— To do —
Would you please copy the part of the material below that opens with the line containing "Second Amendment" and closes with the line containing "multiple systems/homes owned by the"? Copy it exactly, and only it.

<<<<

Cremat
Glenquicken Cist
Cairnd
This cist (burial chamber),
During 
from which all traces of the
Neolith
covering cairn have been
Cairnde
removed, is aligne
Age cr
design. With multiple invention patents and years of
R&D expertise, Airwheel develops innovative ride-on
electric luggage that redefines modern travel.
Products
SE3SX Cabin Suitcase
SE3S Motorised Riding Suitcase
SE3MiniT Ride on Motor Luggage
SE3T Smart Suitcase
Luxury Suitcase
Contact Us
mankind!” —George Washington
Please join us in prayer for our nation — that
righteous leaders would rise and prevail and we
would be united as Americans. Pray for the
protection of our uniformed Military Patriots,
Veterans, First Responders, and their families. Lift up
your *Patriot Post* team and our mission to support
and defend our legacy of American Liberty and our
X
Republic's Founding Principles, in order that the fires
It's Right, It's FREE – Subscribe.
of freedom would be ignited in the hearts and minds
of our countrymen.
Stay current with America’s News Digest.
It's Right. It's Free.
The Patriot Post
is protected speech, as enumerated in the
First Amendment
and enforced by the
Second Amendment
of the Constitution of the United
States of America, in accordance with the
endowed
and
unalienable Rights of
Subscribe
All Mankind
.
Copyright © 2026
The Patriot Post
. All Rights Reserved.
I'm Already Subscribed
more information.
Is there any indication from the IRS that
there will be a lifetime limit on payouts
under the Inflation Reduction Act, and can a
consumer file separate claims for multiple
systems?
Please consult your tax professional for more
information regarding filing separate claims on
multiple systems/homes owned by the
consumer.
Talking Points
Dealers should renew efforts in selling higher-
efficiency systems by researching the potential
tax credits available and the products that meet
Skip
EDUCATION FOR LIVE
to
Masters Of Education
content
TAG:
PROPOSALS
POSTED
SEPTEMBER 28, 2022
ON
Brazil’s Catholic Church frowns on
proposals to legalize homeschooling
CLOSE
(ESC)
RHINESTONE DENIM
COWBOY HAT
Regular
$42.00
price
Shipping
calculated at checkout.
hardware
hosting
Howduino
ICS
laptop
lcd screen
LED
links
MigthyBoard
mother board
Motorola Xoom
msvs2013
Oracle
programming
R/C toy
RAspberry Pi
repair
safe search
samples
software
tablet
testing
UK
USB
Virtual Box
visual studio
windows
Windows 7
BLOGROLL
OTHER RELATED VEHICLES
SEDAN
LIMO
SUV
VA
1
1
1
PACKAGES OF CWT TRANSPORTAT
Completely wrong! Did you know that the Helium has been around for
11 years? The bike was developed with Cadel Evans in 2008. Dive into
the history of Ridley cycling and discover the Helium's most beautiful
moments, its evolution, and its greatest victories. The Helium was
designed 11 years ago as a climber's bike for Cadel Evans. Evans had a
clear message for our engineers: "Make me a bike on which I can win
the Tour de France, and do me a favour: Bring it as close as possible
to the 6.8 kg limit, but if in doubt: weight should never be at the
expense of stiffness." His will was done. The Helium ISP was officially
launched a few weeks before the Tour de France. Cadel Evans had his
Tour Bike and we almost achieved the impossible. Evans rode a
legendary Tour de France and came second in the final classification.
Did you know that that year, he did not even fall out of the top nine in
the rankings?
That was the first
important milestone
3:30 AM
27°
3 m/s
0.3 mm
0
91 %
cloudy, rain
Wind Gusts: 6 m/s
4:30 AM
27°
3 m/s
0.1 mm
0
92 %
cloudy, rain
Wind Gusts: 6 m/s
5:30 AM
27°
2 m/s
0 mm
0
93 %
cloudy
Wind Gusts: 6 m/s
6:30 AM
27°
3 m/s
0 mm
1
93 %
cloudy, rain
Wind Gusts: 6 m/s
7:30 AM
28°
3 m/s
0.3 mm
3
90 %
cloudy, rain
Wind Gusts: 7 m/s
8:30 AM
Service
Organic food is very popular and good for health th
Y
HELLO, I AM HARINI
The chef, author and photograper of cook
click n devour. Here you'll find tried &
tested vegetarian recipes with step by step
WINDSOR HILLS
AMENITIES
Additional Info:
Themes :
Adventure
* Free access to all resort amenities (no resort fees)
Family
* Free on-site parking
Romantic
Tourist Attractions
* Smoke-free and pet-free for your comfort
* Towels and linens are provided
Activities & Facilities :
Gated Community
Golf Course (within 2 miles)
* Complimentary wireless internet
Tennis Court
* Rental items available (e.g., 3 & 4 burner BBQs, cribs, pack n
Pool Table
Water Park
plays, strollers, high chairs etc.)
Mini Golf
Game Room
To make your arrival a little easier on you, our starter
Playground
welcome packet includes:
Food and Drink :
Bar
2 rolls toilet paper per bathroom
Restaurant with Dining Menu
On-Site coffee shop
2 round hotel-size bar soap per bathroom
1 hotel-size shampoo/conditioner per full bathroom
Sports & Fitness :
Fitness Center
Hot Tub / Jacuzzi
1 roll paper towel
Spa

>>>>

— Solved exercise —
Second Amendment
of the Constitution of the United
States of America, in accordance with the
endowed
and
unalienable Rights of
Subscribe
All Mankind
.
Copyright © 2026
The Patriot Post
. All Rights Reserved.
I'm Already Subscribed
more information.
Is there any indication from the IRS that
there will be a lifetime limit on payouts
under the Inflation Reduction Act, and can a
consumer file separate claims for multiple
systems?
Please consult your tax professional for more
information regarding filing separate claims on
multiple systems/homes owned by the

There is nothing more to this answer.